Book Review: The Eternity Brigade

Book Name: The Eternity Brigade
Author: Stephan Golden
First Published: 1980

Stephan Golden was born in Philadelphia. When he was 13, his parents moved to California and he has been a resident of the Golden State ever since. He studied Astronomy at UCLA and this was the time when the first of his science fiction short stories began to publish. After he earned his Bachelor’s degree, he took work with the U.S. Navy as a civilian space scientist. The steady paycheck was good with the Navy, but his writing continued to take off. He began to publish his first novels at this time. After a few years with the Navy, he decided to write full-time. He took a job working as a writer and editor for a pornographic humor paper known as the San Francisco Ball. He has also worked as a game designer and manual writer for games. Mr. Golden has served as the editor of the Science Fiction and Fantasy Writers of America Bulletin and has been their Western Regional Director. He is still busy writing novels and has over 40 titles to his name.

Mr. Golden has been married twice, first to Kathleen Sky and then to fellow author Mary Mason. He has co-written books with both of them and he and Mary are still working on a series of novels today.

Jack Hawker is an American soldier who has lived and fought in a war during a time near to our present day. He has no one to come home to, so when he is offered a chance to join a new army program where the soldiers are cryogenically stored until they are needed for the next war, he volunteers. When Hawker awakens, he is years in the future and disoriented, but he fights with his unit, bonding with his fellow soldiers. At the end of the war, he and the other soldiers of the brigade are stored again.

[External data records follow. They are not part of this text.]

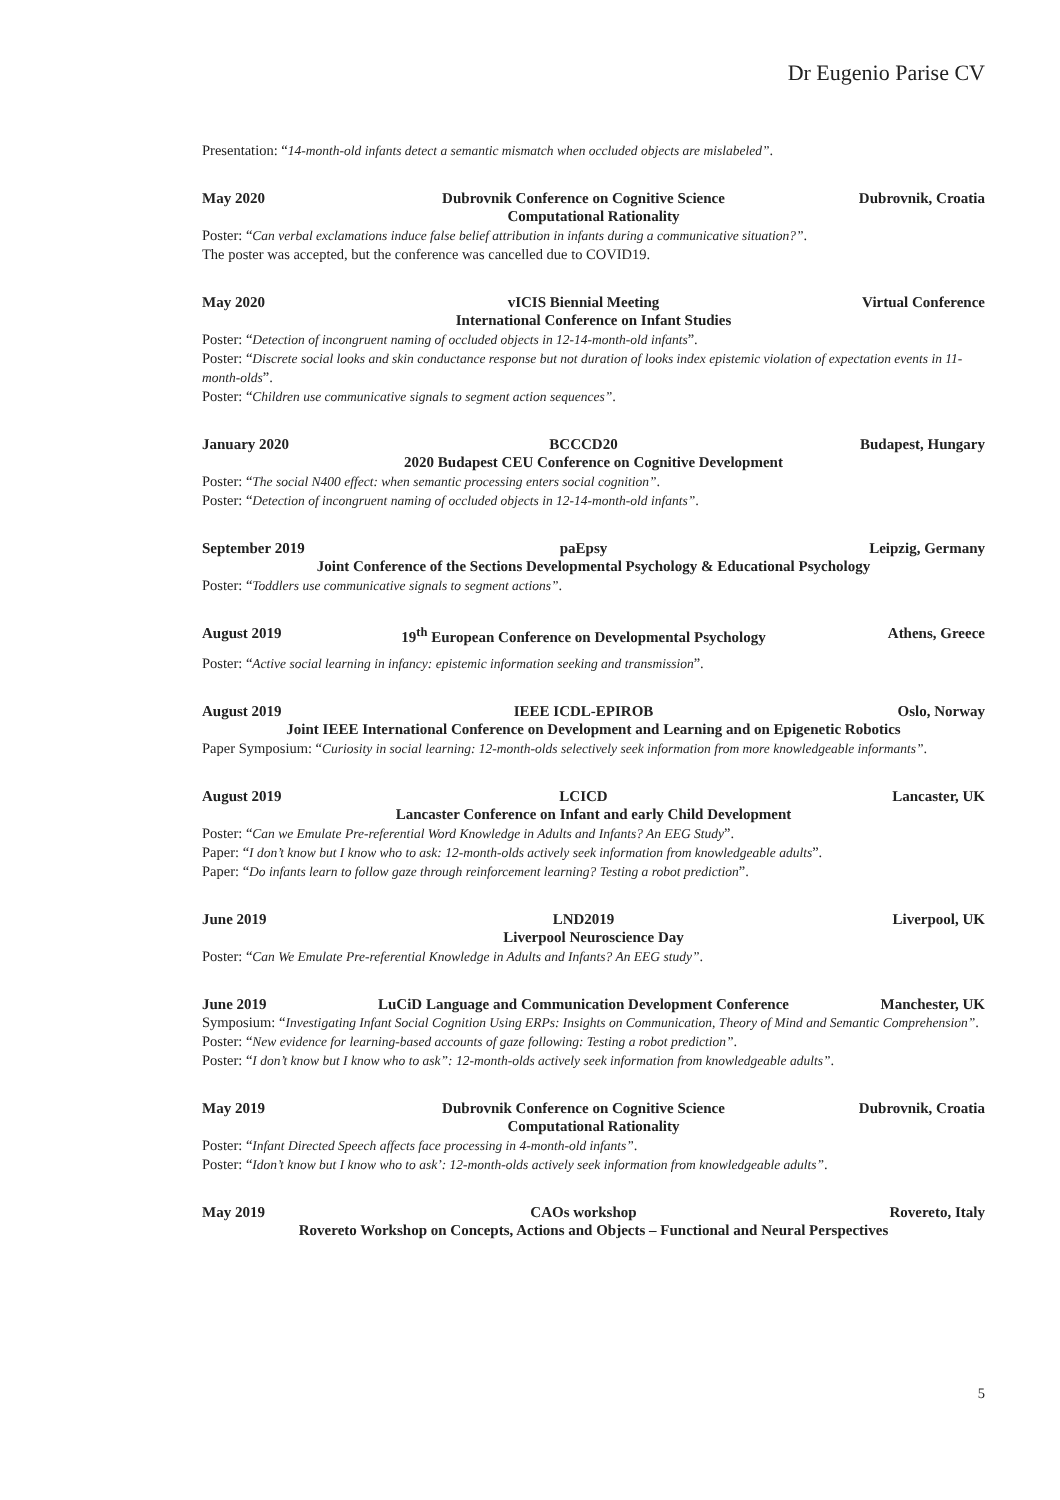Dr Eugenio Parise CV
Presentation: “14-month-old infants detect a semantic mismatch when occluded objects are mislabeled”.
May 2020 Dubrovnik Conference on Cognitive Science Dubrovnik, Croatia
Computational Rationality
Poster: “Can verbal exclamations induce false belief attribution in infants during a communicative situation?”.
The poster was accepted, but the conference was cancelled due to COVID19.
May 2020 vICIS Biennial Meeting Virtual Conference
International Conference on Infant Studies
Poster: “Detection of incongruent naming of occluded objects in 12-14-month-old infants”.
Poster: “Discrete social looks and skin conductance response but not duration of looks index epistemic violation of expectation events in 11-month-olds”.
Poster: “Children use communicative signals to segment action sequences”.
January 2020 BCCCD20 Budapest, Hungary
2020 Budapest CEU Conference on Cognitive Development
Poster: “The social N400 effect: when semantic processing enters social cognition”.
Poster: “Detection of incongruent naming of occluded objects in 12-14-month-old infants”.
September 2019 paEpsy Leipzig, Germany
Joint Conference of the Sections Developmental Psychology & Educational Psychology
Poster: “Toddlers use communicative signals to segment actions”.
August 2019 19<sup>th</sup> European Conference on Developmental Psychology Athens, Greece
Poster: “Active social learning in infancy: epistemic information seeking and transmission”.
August 2019 IEEE ICDL-EPIROB Oslo, Norway
Joint IEEE International Conference on Development and Learning and on Epigenetic Robotics
Paper Symposium: “Curiosity in social learning: 12-month-olds selectively seek information from more knowledgeable informants”.
August 2019 LCICD Lancaster, UK
Lancaster Conference on Infant and early Child Development
Poster: “Can we Emulate Pre-referential Word Knowledge in Adults and Infants? An EEG Study”.
Paper: “I don’t know but I know who to ask: 12-month-olds actively seek information from knowledgeable adults”.
Paper: “Do infants learn to follow gaze through reinforcement learning? Testing a robot prediction”.
June 2019 LND2019 Liverpool, UK
Liverpool Neuroscience Day
Poster: “Can We Emulate Pre-referential Knowledge in Adults and Infants? An EEG study”.
June 2019 LuCiD Language and Communication Development Conference Manchester, UK
Symposium: “Investigating Infant Social Cognition Using ERPs: Insights on Communication, Theory of Mind and Semantic Comprehension”.
Poster: “New evidence for learning-based accounts of gaze following: Testing a robot prediction”.
Poster: “I don’t know but I know who to ask”: 12-month-olds actively seek information from knowledgeable adults”.
May 2019 Dubrovnik Conference on Cognitive Science Dubrovnik, Croatia
Computational Rationality
Poster: “Infant Directed Speech affects face processing in 4-month-old infants”.
Poster: “Idon’t know but I know who to ask’: 12-month-olds actively seek information from knowledgeable adults”.
May 2019 CAOs workshop Rovereto, Italy
Rovereto Workshop on Concepts, Actions and Objects – Functional and Neural Perspectives
5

The story moves on through centuries of time where the methods of warfare and civilization itself changes beyond reason. The soldiers of the brigade are no longer frozen, their patterns and memories are captured in giant databases where they can be called upon at will to fight for who ever holds the keys to the machines. Eventually, the database is duplicated and Hawker finds himself fighting against versions of himself. Life and death loses its meaning since whenever a soldier falls in battle, he or she is recreated for the next battle with only the memories of that one battle lost.

Hawker has no life and he has been cheated of death. He longs to die for real, to end the madness of being a soldier at war for all eternity. He devises a plan to cheat the system and find his way out of the madness.

The Eternity Brigade Book CoverI understand that Mr. Golden has reworked this novel and has published a “final edition” of the novel in 2010. I have not read this edition of the book, but instead remember the original novel that was published in 1980. It is a story that has stayed with me all these years and one that I feel is worth re-reading today. It reminded me of Joe Haldeman’s The Forever War and indeed, Mr. Golden does credit this author as inspiration for his own book.

The Eternity Brigade is a fast read with a chilling concept at its core. There is combat on Earth, in space and on other planets, plenty of sex, and the certain loneliness that soldiers in any time period faces. Sometimes the aliens seem more out of an episode of Star Trek than what we think of aliens in fiction today, but for all its small flaws, somewhat weak world building, and flat secondary characters, the story of Hawker and what he faces is a story that will grip you while reading and then stay with you for years. Give The Eternity Brigade a read. I believe it should be on the must-read list of science fiction aficionados.